Here we are using string parsing techniques and hardcoded values to read and write the Xml message. This method will offer the best performance at the cost of additional code, maintenance and custom implementation. This method is not recommended unless there is a critical need for the best performance.

Performance Summary

The chart will list initial performance (1st) time, and the average 1000 reads. Hardware used was W530 laptop using visual studio 2013 and .net 4.5.2. The processor was an i7-3840QM at 2.80Ghz. All serializers offer nanosecond read times. The warm up times can be mitigated by performing proper initialization at startup. Xml Serializer can be mitigated by using SGEN prior.

Serializer                      First Time  Average 1000 Reads
XmlSerializer                   2448965         245
Implementing XmlSerializable    2051813         208
Custom                          161105          29
Using XElement/XDocument        247024          113
Data Contact (Json)             1979593         303

All times are in ticks.

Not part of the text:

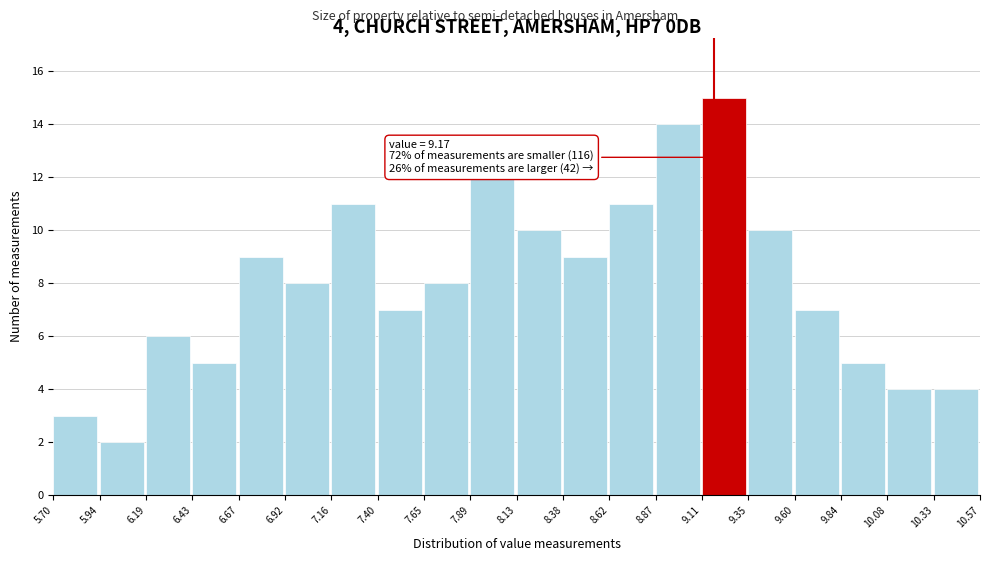

Over which range of the x-axis is the bar tallest?

9.11 to 9.35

Ticks are hardware dependent but as a guideline there are roughly 10,000,000 ticks in 1 second.

Final Recommendations

The following guidelines should be followed when designing messages in which services exchange data:

  • Exchange the minimal amount of data that is needed to satisfy the requirements
  • Avoid complex or generic data structures
  • Avoid messages that contain meta data that describes the data
  • Avoid data within data (Example: Xml within Xml)
  • Be mindful of the size of the message

By following these guidelines clients consuming those messages can be made simpler and faster.